A pet in the earlier stages of aspirin poisoning may have their stomach flushed, or vomiting may be induced. Pets with more serious poisoning might need fluid replacement and even blood transfusions.

Obviously, your best course of action is to prevent NSAID poisoning entirely. Do so by tightly restricting your pet’s access, and follow your pet’s own medication instructions to the letter.

Call your pet clinic Tampa, FL for more information.

Understanding Your Pet’s Vaccination Needs

Vaccination is essential to keep your pet healthy long-term and avoid dangerous diseases. If you’re new to pet ownership, vaccination can be a little confusing. Here, your veterinary clinic Jacksonville, FL goes over the basics.

Core Vaccines

The core vaccines are essential for all pets because of the contagious and/or dangerous nature of the diseases they protect against. Examples of core vaccines include those that protect against rabies, hepatitis, distemper, and parvovirus. Usually, your pet receives several of these vaccines together in a batch while they’re young.

Non-Core Vaccines

Non-core vaccines aren’t essential for all pets, but they might benefit some animal companions based on things like exposure risk, environment, and pre-existing health conditions. Examples include the vaccines against Bordetella (which causes kennel cough) and Lyme disease.

Vaccine Scheduling

Pets can often get the initial round of vaccinations at as early as eight weeks of age or so. As pets turn into adults, they’ll need booster shots every year or every few years to keep vaccines effective over the course of a lifetime. Talk to your vet for more information on vaccination scheduling for your animal friend.

Call your pet clinic Jacksonville, FL to learn more about your pet’s vaccination needs.

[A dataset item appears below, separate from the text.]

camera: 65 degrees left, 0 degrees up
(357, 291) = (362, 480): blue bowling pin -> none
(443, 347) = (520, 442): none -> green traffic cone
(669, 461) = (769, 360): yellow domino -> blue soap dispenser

Understanding the Benefits of Spaying and Neutering

Is your pet spayed or neutered? They ought to be—it’s one of the most beneficial things you can do for your animal friend! Here, your pet clinic Murrieta, CA tells you about some of the many benefits this procedure has, both for your pet and your family.

Health Benefits

Did you know that pets who have been spayed or neutered are at a lower risk for certain health problems? The risk of genital cancers is virtually eliminated, and breast, prostate, and other cancer types are far less likely to occur. And common ailments like UTIs don’t happen as often in pets who have had the procedure performed.

Behavioral Improvement

Pets tend to behave far better after the procedure thanks to the lower amount of sex hormones coursing through their systems. Avoid or reduce problems like house soiling, urine marking, aggression, chewing, scratching, digging, escape attempts, loud vocalizations, and more by having Fido or Fluffy spayed or neutered.

The Broader Benefits

Spaying or neutering your pet prevents uncontrolled breeding, which contributes to the homeless pet population. That’s reason enough!

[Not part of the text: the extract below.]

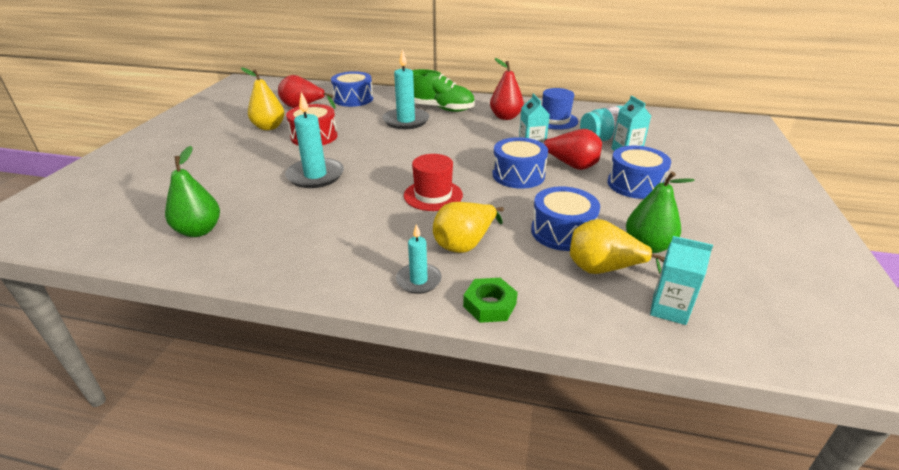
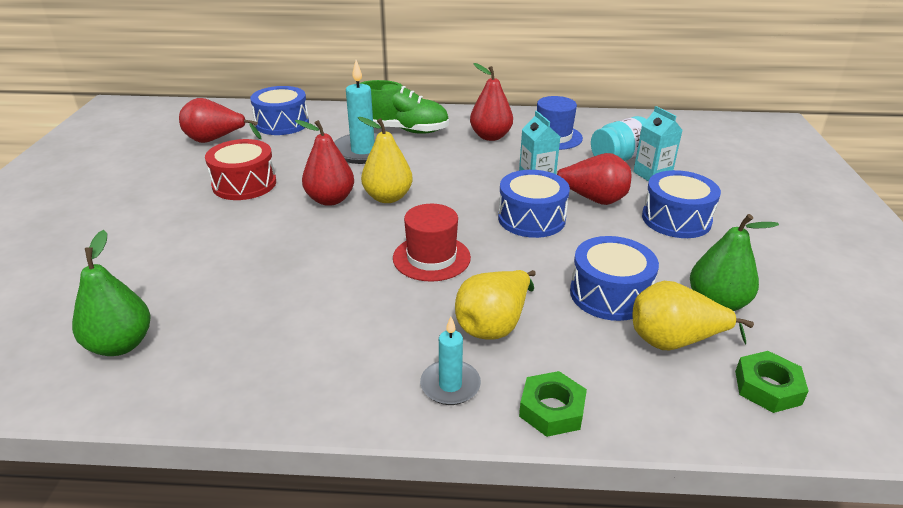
camera: 10 degrees left, 0 degrees up
(269, 127) = (176, 174): yellow pear -> yellow pear (388, 197)
(315, 176) = (264, 243): turquoise candle -> none
(371, 151) = (330, 199): none -> red pear
(669, 309) = (767, 387): turquoise carton -> green nut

Contact your animal hospital Murrieta, CA to make an appointment if your pet needs spayed or neutered. We’re always here to help!

Did You Know NSAIDs Can Poison Pets?

You probably have a few NSAIDs in your home right now. Non-steroidal anti-inflammatory drugs are common painkillers that we’ve all used, but they’re very dangerous for pets! Read on as your vet Savannah, GA tells you more below.

Cause of Poisoning

NSAIDs reduce pain by inhibiting pain-causing cyclooxygenase enzymes, or COX enzymes. When these enzymes are inhibited, the patient feels more comfortable. Unfortunately, when too many COX enzymes are blocked, it can cause side effects like stomach bleeding, reduced blood flow to the kidneys, and more.

Symptoms of Poisoning

The symptoms of NSAID poisoning in pets include lethargy, nausea, stomach ulcers, excessive thirst and urination, vomiting or diarrhea (both possibly containing blood), and seizures, coma, and even death if treatment isn’t administered quickly.

Treatment and Prevention

Your pet’s stomach may need to be flushed, or vomiting might be induced. For pets in advanced stages of poisoning, blood transfusions may be needed. Fluid therapy and other supportive measures will be needed as a pet recovers.

Prevent NSAID poisoning by storing medications where pets can’t reach and give your pet their own medication in proper amounts. Call your animal hospital Savannah, GA if you have any questions about your pet’s medication regimen.